CUDA menory activity failed to detect cudaFree

Hi,

I’m currently using CUPTI_ACTIVITY_KIND_MEMORY2 to detect memory operations in the application like cudaMalloc and 'cudaFree. However, when I profile a very simple pytorch application, the callback API shows that there are some cudaFreecalls but I never get aCUpti_ActivityMemory3` with CUPTI_ACTIVITY_MEMORY_OPERATION_TYPE_RELEASE. Why is that?

To add more context here, when I profile a cuda program that explicily called cudaFree, it successfully detect a CUPTI_ACTIVITY_KIND_MEMORY2 activity with CUPTI_ACTIVITY_MEMORY_OPERATION_TYPE_RELEASE.

Best

Hi, @frankchen8508

Can you provide us a simple repro for better analysis ?
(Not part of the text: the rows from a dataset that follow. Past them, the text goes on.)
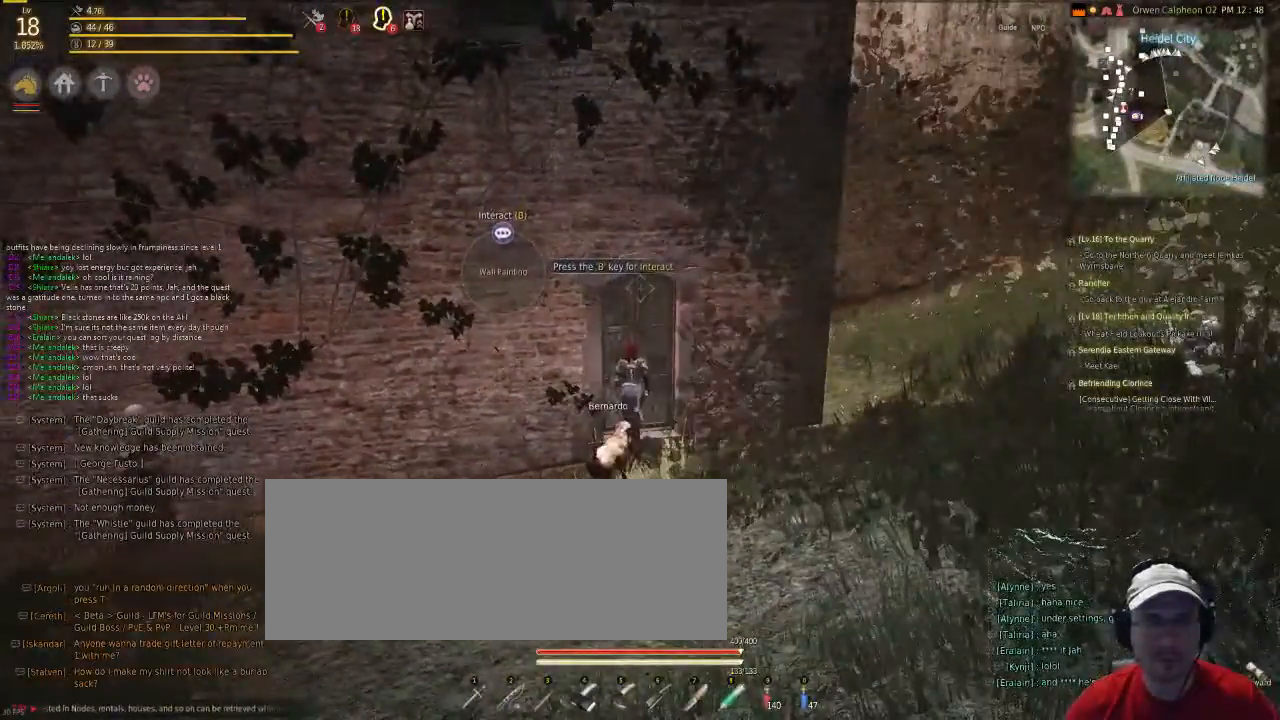
{"keys": ["v"], "mouse": [], "events": [[133, "f", "up"], [334, "v", "down"]]}
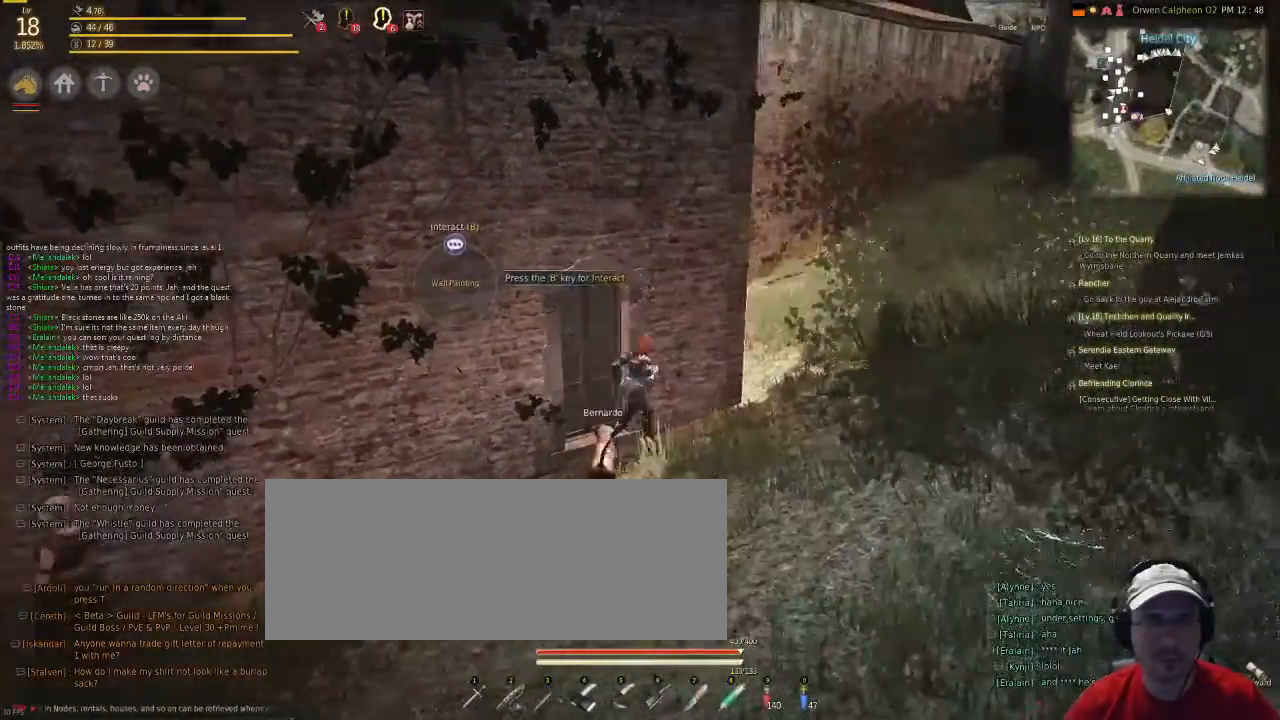
{"keys": ["x"], "mouse": [], "events": [[235, "v", "up"], [435, "x", "down"]]}
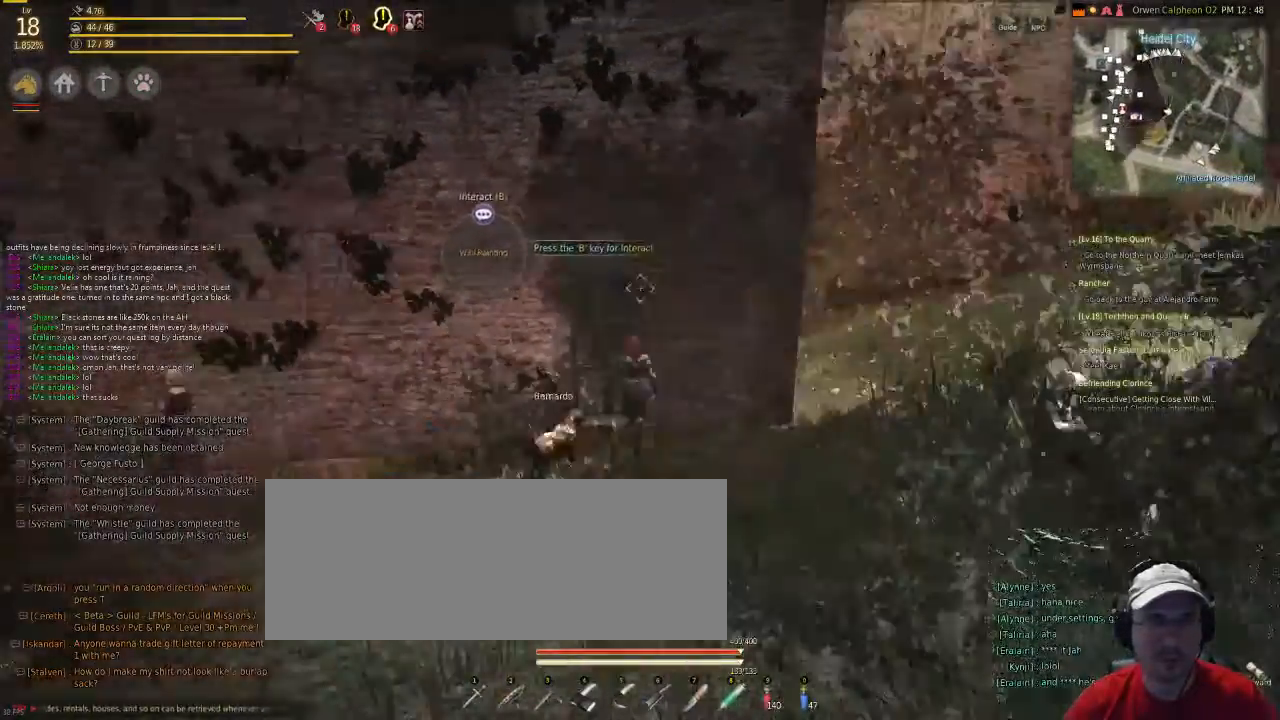
{"keys": ["v"], "mouse": [], "events": [[134, "x", "up"], [167, "v", "down"]]}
Thank you for your response. We’ve taken a deeper look into the issue, and it turns out that PyTorch uses cudaFree on a nullptr, which appears to be a no-op. I found that cudaFree(nullptr) is called within a function named initializeCudaContext.

My question is:

Does cudaFree(nullptr) actually initialize the CUDA context?
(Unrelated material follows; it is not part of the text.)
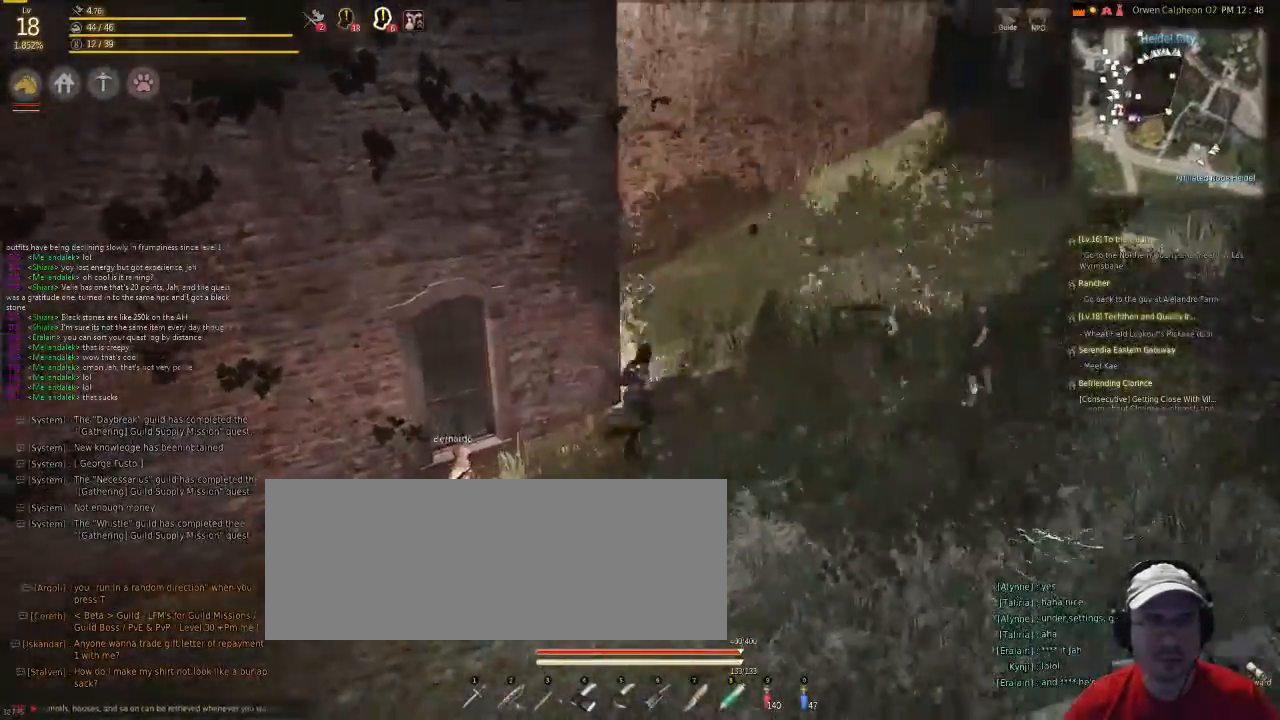
{"keys": [], "mouse": [], "events": [[67, "f", "down"], [401, "f", "up"], [468, "v", "up"]]}
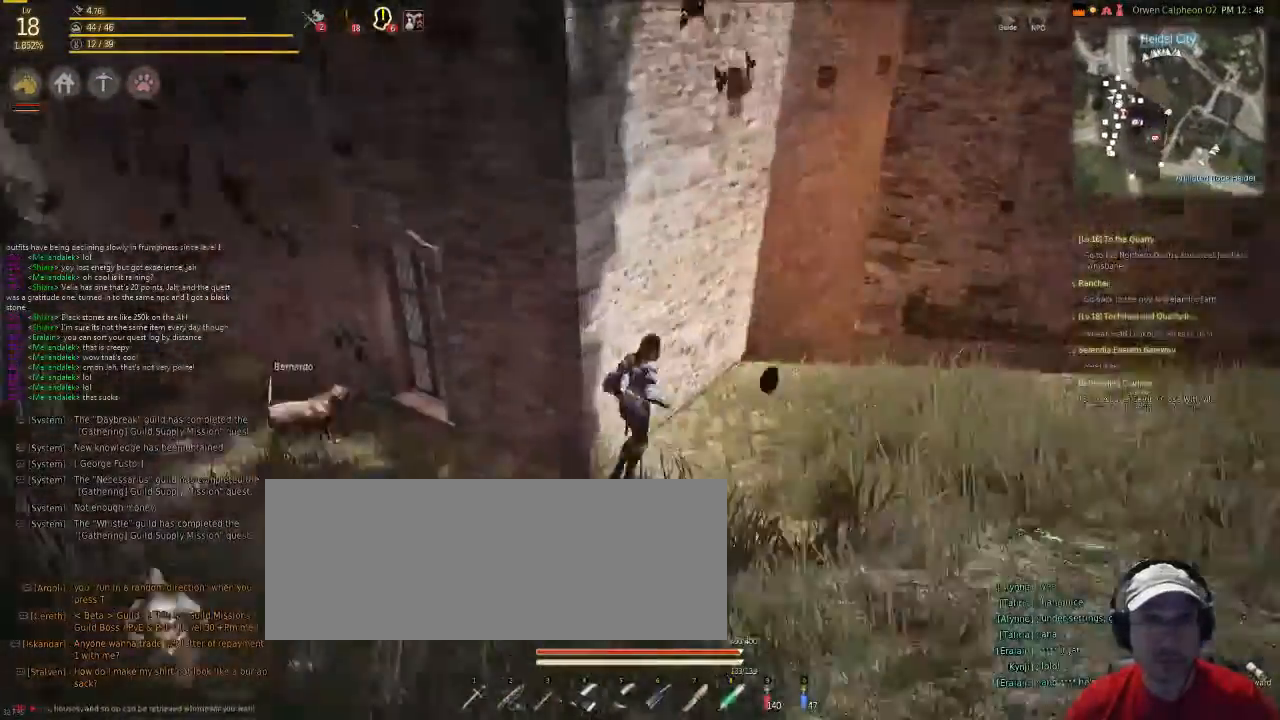
{"keys": ["x"], "mouse": [], "events": [[33, "x", "down"]]}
If so, what is the difference between using cudaFree(nullptr) and cuCtxCreate?

Thanks in advance!

Hi @frankchen8508,

cudaFree(nullptr) or cudaFree(0) is commonly used to initialize the primary CUDA context, usually as the first CUDA API call in the user application. It does not free any memory, which is why we don’t see a CUpti_ActivityMemory3 record associated with it.

cuCtxCreate is a driver API which is used to create a new CUDA context and associate the created context with the calling thread. It also takes in additional flag parameters which the user can use to specify the type of context as well as the amount of resources allocated to it. Note that to use driver APIs, one must initialize the driver API with cuInit(), or alternately any CUDA Runtime API call (cudaFree(nullptr) is typically used for this purpose as it will perform this implicit initialization of the CUDA context).